Comparing performance to Nvidia’s H100 is starting to get stale as Jensen is now delivering H200 systems with additional HBM. Customers get 141 GB of HBM3E per GPU instead of the previous 80 GB of HBM3 with the H100. At the same time, clients are preparing to deploy B100s later in the year. Nvidia is not only an extremely fast moving target in GPUs to catch up with, but the company also has their vast AI ecosystem in place to deploy datacenters, from software libraries to networking and even complete GPU racks. And on all of this the company is rapidly innovating with a $10 billion annual R&D budget.
As a positive for AMD, AI inference will be the far larger market and as much smaller GPU clusters can be deployed here, this opens the door to get a foothold in this market. It is rumoured that the company will launch an updated MI350 GPU later in the year, making the move to TSMC’s 4nm node with added HBM. For comparison, Nvidia’s B100 will be manufactured on TSMC’s high-performance N4P node. However, it’s always good to keep in mind this is not purely about the number of transistors on a chip. What are even more important factors are the design of the chip and the efficiency of the C++ code running it. A software update can give a major performance boost to a GPU or other chips more generally.

---

• _What you will do_:
(A) According to the GPU passage, how much HBM3E memory does each H200 GPU provide?
(B) Reproduce everything in the GPU passage from "Comparing performance to" down to "annual R&D budget.".

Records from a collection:
---

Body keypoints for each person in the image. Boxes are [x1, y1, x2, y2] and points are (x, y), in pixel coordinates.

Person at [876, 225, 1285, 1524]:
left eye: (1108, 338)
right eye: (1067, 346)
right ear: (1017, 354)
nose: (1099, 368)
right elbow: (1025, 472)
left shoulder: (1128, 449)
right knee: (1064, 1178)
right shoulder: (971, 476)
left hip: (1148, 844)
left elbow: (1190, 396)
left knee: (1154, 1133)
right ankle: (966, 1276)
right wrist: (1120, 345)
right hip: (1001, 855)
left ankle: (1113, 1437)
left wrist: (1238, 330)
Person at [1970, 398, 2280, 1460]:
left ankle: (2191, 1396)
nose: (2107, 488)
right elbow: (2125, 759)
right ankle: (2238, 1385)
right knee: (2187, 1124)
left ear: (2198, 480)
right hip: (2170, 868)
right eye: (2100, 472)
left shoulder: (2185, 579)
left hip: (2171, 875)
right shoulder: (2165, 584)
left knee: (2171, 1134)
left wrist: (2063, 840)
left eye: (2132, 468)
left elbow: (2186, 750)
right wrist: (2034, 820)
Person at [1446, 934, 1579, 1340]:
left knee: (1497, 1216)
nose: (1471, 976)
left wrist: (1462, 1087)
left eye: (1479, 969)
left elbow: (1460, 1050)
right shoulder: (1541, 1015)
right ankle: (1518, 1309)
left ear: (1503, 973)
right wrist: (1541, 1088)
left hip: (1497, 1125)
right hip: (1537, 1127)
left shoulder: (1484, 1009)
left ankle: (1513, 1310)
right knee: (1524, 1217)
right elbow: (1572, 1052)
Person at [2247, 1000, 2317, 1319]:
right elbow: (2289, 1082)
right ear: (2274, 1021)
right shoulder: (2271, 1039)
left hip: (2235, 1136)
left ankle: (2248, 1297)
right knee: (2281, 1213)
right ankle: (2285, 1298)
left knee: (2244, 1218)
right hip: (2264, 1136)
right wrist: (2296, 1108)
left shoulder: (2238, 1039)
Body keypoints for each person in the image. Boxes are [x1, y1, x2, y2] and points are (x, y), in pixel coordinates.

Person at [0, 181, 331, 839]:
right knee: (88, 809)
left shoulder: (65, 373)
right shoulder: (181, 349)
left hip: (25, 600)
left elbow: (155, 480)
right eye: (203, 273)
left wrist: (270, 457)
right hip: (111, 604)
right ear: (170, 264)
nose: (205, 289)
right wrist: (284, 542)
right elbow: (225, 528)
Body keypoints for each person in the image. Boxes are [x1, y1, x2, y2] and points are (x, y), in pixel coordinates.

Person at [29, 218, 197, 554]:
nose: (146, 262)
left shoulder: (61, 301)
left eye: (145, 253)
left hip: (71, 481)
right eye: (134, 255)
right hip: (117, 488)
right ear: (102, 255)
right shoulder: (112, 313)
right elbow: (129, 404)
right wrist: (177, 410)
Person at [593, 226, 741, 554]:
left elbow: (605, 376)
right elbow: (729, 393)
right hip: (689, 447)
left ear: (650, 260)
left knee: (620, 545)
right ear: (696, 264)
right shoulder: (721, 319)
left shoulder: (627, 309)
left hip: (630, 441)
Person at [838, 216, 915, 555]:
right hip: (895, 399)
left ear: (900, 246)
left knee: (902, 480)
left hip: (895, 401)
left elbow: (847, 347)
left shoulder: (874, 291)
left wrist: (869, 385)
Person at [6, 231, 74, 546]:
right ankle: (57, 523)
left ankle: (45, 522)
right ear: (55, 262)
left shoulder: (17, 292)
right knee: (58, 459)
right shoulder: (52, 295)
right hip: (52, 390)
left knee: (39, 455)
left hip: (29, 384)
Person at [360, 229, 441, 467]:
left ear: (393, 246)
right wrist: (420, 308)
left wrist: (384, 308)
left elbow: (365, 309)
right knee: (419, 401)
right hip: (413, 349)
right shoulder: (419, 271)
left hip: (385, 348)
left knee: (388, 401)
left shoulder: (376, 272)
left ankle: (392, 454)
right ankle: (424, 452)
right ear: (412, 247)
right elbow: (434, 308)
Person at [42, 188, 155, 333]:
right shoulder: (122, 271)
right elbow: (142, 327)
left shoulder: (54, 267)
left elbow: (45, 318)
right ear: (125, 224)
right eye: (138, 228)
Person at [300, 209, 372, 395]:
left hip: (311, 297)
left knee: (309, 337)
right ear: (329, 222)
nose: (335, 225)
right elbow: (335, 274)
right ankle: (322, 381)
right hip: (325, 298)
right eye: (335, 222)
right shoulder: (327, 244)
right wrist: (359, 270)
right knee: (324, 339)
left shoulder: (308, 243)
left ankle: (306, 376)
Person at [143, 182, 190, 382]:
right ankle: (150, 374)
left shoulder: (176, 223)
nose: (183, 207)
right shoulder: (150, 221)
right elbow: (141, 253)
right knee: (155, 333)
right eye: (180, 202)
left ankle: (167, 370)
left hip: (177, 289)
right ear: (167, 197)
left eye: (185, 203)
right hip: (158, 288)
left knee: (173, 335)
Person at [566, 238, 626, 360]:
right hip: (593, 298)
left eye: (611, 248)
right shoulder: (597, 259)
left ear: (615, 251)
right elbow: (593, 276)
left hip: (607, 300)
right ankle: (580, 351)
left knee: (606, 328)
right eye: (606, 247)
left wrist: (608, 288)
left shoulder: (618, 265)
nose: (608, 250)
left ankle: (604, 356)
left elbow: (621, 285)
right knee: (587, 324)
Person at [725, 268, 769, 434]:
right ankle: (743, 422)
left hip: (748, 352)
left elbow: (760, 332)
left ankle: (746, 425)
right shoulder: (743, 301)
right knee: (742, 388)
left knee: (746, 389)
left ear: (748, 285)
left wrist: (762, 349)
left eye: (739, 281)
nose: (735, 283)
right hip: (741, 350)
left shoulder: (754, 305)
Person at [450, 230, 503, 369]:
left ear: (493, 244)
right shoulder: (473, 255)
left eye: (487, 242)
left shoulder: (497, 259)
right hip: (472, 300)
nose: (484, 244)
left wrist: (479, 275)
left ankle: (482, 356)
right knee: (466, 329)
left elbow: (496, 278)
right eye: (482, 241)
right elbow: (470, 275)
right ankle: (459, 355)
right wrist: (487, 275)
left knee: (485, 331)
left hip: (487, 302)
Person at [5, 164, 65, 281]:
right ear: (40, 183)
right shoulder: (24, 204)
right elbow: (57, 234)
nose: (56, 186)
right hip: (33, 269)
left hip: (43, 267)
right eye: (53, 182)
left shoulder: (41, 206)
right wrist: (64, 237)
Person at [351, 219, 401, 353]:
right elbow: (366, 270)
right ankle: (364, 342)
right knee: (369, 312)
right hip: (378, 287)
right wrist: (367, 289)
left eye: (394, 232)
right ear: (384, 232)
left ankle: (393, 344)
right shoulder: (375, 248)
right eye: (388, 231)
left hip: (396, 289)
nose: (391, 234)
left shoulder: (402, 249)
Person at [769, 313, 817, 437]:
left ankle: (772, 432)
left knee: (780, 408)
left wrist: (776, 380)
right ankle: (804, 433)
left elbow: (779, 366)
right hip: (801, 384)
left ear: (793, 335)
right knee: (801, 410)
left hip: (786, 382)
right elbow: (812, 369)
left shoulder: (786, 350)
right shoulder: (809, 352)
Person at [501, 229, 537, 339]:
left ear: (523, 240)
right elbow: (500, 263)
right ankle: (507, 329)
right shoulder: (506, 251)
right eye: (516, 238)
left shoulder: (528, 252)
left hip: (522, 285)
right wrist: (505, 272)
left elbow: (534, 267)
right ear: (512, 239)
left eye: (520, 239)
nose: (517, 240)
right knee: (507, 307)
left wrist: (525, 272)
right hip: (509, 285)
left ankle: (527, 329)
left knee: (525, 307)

---

• _Solutions to the exercise_:
(A) Each H200 GPU provides 141 GB of HBM3E.

(B)
Comparing performance to Nvidia’s H100 is starting to get stale as Jensen is now delivering H200 systems with additional HBM. Customers get 141 GB of HBM3E per GPU instead of the previous 80 GB of HBM3 with the H100. At the same time, clients are preparing to deploy B100s later in the year. Nvidia is not only an extremely fast moving target in GPUs to catch up with, but the company also has their vast AI ecosystem in place to deploy datacenters, from software libraries to networking and even complete GPU racks. And on all of this the company is rapidly innovating with a $10 billion annual R&D budget.